Actually, two summers, seven years apart. LeCraw glides easily between the two, as well as other sequences in the past, as the lives of two families, the Atkinsons and the McClatcheys, overlap way too much.
Seven years ago, Marcella Atkinson had a clandestine affair with summer neighbor Cecil McClatchey. But then Cecil’s wife Betsy was killed during an apparent break-in in their Atlanta home, and Cecil, implicated but never arrested, died in a single-car accident. Meanwhile in Connecticut, Marcella and her uptight husband Anthony divorced, and sent their young daughter Toni to boarding school.
In the present, Cecil and Betsy’s adult daughter Callie, returns to the Cape with her toddler son, baby daughter and a terrible case of post-partum depression. Because her husband can only visit on the weekends, Callie’s attorney brother Jed takes some time off to spend with Callie and the kids. And, oh, yes, 18-year-old Toni Atkinson, overflowing her bikini, is working as their babysitter. Wait — it gets better. Jed finds an old bathing suit of Marcella’s in the closet of the McClatchey summer house and realizes she had a thing with his father. He confronts her in her small cottage a couple hours away, she tells him a few things, and then they fall in lust, possibly love.
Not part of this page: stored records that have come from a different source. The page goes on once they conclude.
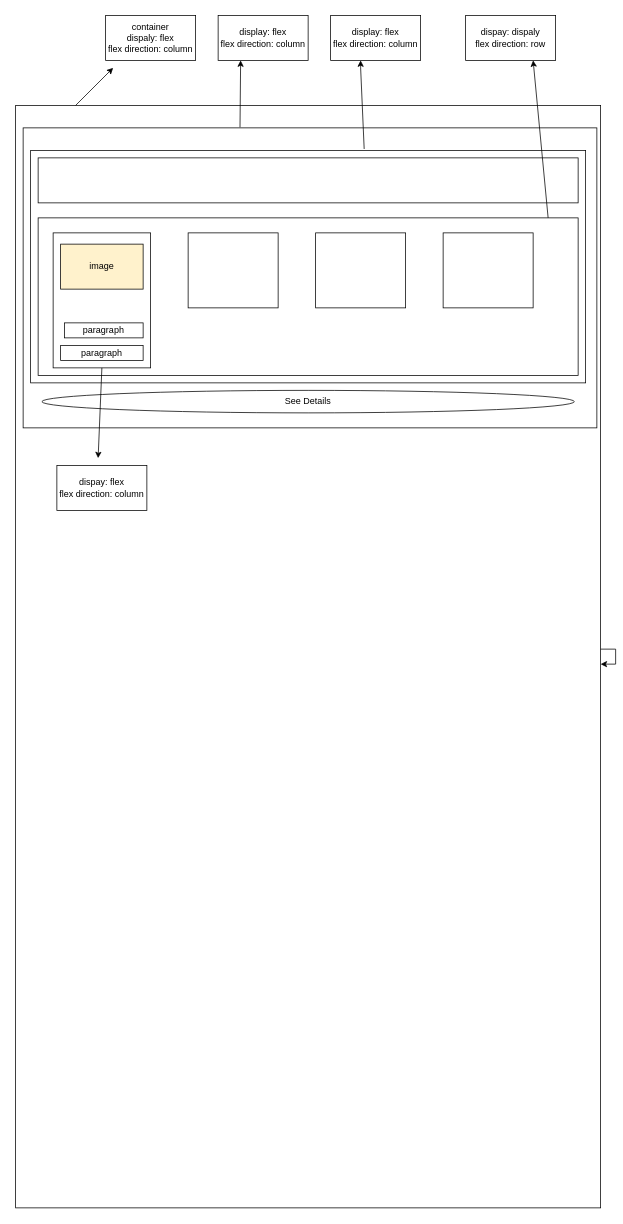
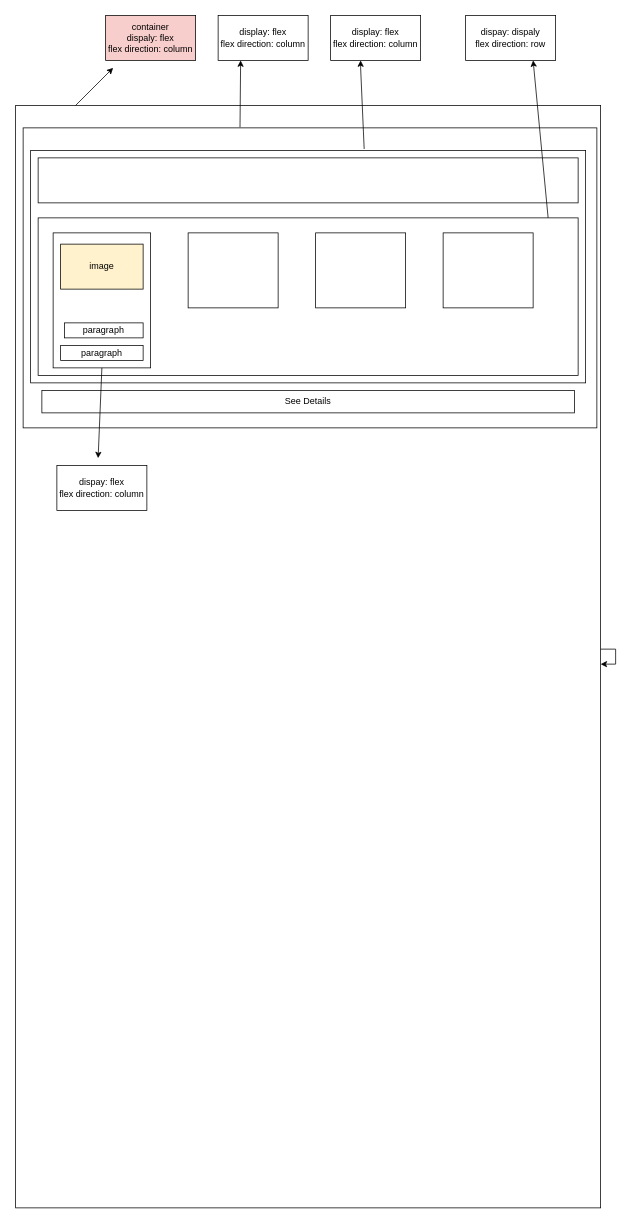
  <mxCell id="0" />
  <mxCell id="1" parent="0" />
  <mxCell id="2" value="" style="rounded=0;whiteSpace=wrap;html=1;" vertex="1" parent="1"><mxGeometry x="20" y="140" width="780" height="1470" as="geometry" /></mxCell>
  <mxCell id="3" style="edgeStyle=orthogonalEdgeStyle;rounded=0;orthogonalLoop=1;jettySize=auto;html=1;" edge="1" parent="1" source="2" target="2"><mxGeometry relative="1" as="geometry" /></mxCell>
  <mxCell id="4" value="" style="rounded=0;whiteSpace=wrap;html=1;" vertex="1" parent="1"><mxGeometry x="30" y="170" width="765" height="400" as="geometry" /></mxCell>
  <mxCell id="5" value="" style="rounded=0;whiteSpace=wrap;html=1;" vertex="1" parent="1"><mxGeometry x="40" y="200" width="740" height="310" as="geometry" /></mxCell>
- <mxCell id="6" value="See Details" style="ellipse;whiteSpace=wrap;html=1;" vertex="1" parent="1"><mxGeometry x="55" y="520" width="710" height="30" as="geometry" /></mxCell>
+ <mxCell id="6" value="See Details" style="rounded=0;whiteSpace=wrap;html=1;" vertex="1" parent="1"><mxGeometry x="55" y="520" width="710" height="30" as="geometry" /></mxCell>
  <mxCell id="7" value="" style="rounded=0;whiteSpace=wrap;html=1;" vertex="1" parent="1"><mxGeometry x="50" y="210" width="720" height="60" as="geometry" /></mxCell>
  <mxCell id="8" value="" style="rounded=0;whiteSpace=wrap;html=1;" vertex="1" parent="1"><mxGeometry x="50" y="290" width="720" height="210" as="geometry" /></mxCell>
  <mxCell id="9" value="" style="rounded=0;whiteSpace=wrap;html=1;" vertex="1" parent="1"><mxGeometry x="70" y="310" width="130" height="180" as="geometry" /></mxCell>
  <mxCell id="10" value="" style="rounded=0;whiteSpace=wrap;html=1;" vertex="1" parent="1"><mxGeometry x="250" y="310" width="120" height="100" as="geometry" /></mxCell>
  <mxCell id="11" value="" style="rounded=0;whiteSpace=wrap;html=1;" vertex="1" parent="1"><mxGeometry x="420" y="310" width="120" height="100" as="geometry" /></mxCell>
  <mxCell id="12" value="" style="rounded=0;whiteSpace=wrap;html=1;" vertex="1" parent="1"><mxGeometry x="590" y="310" width="120" height="100" as="geometry" /></mxCell>
  <mxCell id="13" value="" style="endArrow=classic;html=1;rounded=0;" edge="1" parent="1"><mxGeometry width="50" height="50" relative="1" as="geometry"><mxPoint x="100" y="140" as="sourcePoint" /><mxPoint x="150" y="90" as="targetPoint" /></mxGeometry></mxCell>
- <mxCell id="14" value="container&lt;br&gt;dispaly: flex&lt;br&gt;flex direction: column" style="rounded=0;whiteSpace=wrap;html=1;" vertex="1" parent="1"><mxGeometry x="140" y="20" width="120" height="60" as="geometry" /></mxCell>
+ <mxCell id="14" value="container&lt;br&gt;dispaly: flex&lt;br&gt;flex direction: column" style="rounded=0;whiteSpace=wrap;html=1;fillColor=#f8cecc;" vertex="1" parent="1"><mxGeometry x="140" y="20" width="120" height="60" as="geometry" /></mxCell>
  <mxCell id="15" value="" style="endArrow=classic;html=1;rounded=0;exitX=0.378;exitY=-0.002;exitDx=0;exitDy=0;exitPerimeter=0;" edge="1" parent="1" source="4"><mxGeometry width="50" height="50" relative="1" as="geometry"><mxPoint x="280" y="190" as="sourcePoint" /><mxPoint x="320" y="80" as="targetPoint" /></mxGeometry></mxCell>
  <mxCell id="16" value="image" style="rounded=0;whiteSpace=wrap;html=1;fillColor=#fff2cc;" vertex="1" parent="1"><mxGeometry x="80" y="325" width="110" height="60" as="geometry" /></mxCell>
  <mxCell id="17" value="paragraph" style="rounded=0;whiteSpace=wrap;html=1;" vertex="1" parent="1"><mxGeometry x="85" y="430" width="105" height="20" as="geometry" /></mxCell>
  <mxCell id="18" value="paragraph" style="rounded=0;whiteSpace=wrap;html=1;" vertex="1" parent="1"><mxGeometry x="80" y="460" width="110" height="20" as="geometry" /></mxCell>
  <mxCell id="19" value="display: flex&lt;br&gt;flex direction: column" style="rounded=0;whiteSpace=wrap;html=1;" vertex="1" parent="1"><mxGeometry x="290" y="20" width="120" height="60" as="geometry" /></mxCell>
  <mxCell id="20" value="" style="endArrow=classic;html=1;rounded=0;exitX=0.601;exitY=-0.006;exitDx=0;exitDy=0;exitPerimeter=0;" edge="1" parent="1" source="5"><mxGeometry width="50" height="50" relative="1" as="geometry"><mxPoint x="430" y="200" as="sourcePoint" /><mxPoint x="480" y="80" as="targetPoint" /><Array as="points"><mxPoint x="480" y="90" /></Array></mxGeometry></mxCell>
  <mxCell id="21" value="display: flex&lt;br&gt;flex direction: column" style="rounded=0;whiteSpace=wrap;html=1;" vertex="1" parent="1"><mxGeometry x="440" y="20" width="120" height="60" as="geometry" /></mxCell>
  <mxCell id="22" value="" style="endArrow=classic;html=1;rounded=0;" edge="1" parent="1"><mxGeometry width="50" height="50" relative="1" as="geometry"><mxPoint x="730" y="290" as="sourcePoint" /><mxPoint x="710" y="80" as="targetPoint" /></mxGeometry></mxCell>
  <mxCell id="23" value="dispay: dispaly&lt;br&gt;flex direction: row" style="rounded=0;whiteSpace=wrap;html=1;" vertex="1" parent="1"><mxGeometry x="620" y="20" width="120" height="60" as="geometry" /></mxCell>
  <mxCell id="24" value="" style="endArrow=classic;html=1;rounded=0;entryX=0.141;entryY=0.32;entryDx=0;entryDy=0;entryPerimeter=0;exitX=0.5;exitY=1;exitDx=0;exitDy=0;" edge="1" parent="1" source="9" target="2"><mxGeometry width="50" height="50" relative="1" as="geometry"><mxPoint x="130" y="540" as="sourcePoint" /><mxPoint x="180" y="490" as="targetPoint" /></mxGeometry></mxCell>
  <mxCell id="25" value="dispay: flex&lt;br&gt;flex direction: column" style="rounded=0;whiteSpace=wrap;html=1;" vertex="1" parent="1"><mxGeometry x="75" y="620" width="120" height="60" as="geometry" /></mxCell>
This can only end in tears, but LeCraw wades right in, plumbing the murky emotional depths of the various characters, all of whom are weighted with guilt and still more secrets. Everyone is so serious, repressed and/or depressed that the story slowly sinks, all tension dissolving.
LeCraw writes well about the dynamics of the relationships between husbands and wives, parents and children, so that one almost forgives the contrivances. In one lovely set piece, Callie remembers sitting on the side of the pool with her mother, their legs outstretched and so alike. At another point, Cecil thinks of marriage as an elaborate, old-fashioned train journey with loads of luggage and creature comforts. “But an affair, he now knew, was a hasty, lean escape. You took only the clothes on your back, you were practically weightless, sleek and swift…”
But LeCraw’s characters are anchored to the past, burdened by the present. No playing in the pool here. No day at the beach, alas. Just a long, slow synchronized swim in an ocean of angst.
Open Book: The Swimming Pool by Holly LeCraw is published by Doubleday, which sent me an advance copy.
I’ve read a few reviews of this one. EW didn’t dislike it – I think it got a B. But I have to admit that it doesn’t appeal to me. I enjoy a good beach read as much as the next person, but it seemed just a little too out there.
Looks so much like a light summer read. Thanks for the enlightenment.
Sounds like you need a scorecard and an organizational chart just to get through this thing. Maybe later. Much later.
I saw this book at the store not too long ago and I found myself rather curious about the story. Glad that I didn’t buy it. Maybe I’ll hunt it down at the library, if I’m in the mood for an angsty read.
-Lydia @ The Literary Lollipop
I realized after I wrote this that this was most negative I’d been about a book on the blog because usually I only read what I think I’m going to like. But this book annoyed me because I wanted it to be good, and the writing was. After reading Chelsea Cain’s review in NYTBR yesterday, I see I was quite kind compared to her. She just killed it, starting with these were the most miserable people on the Cape since “Jaws.”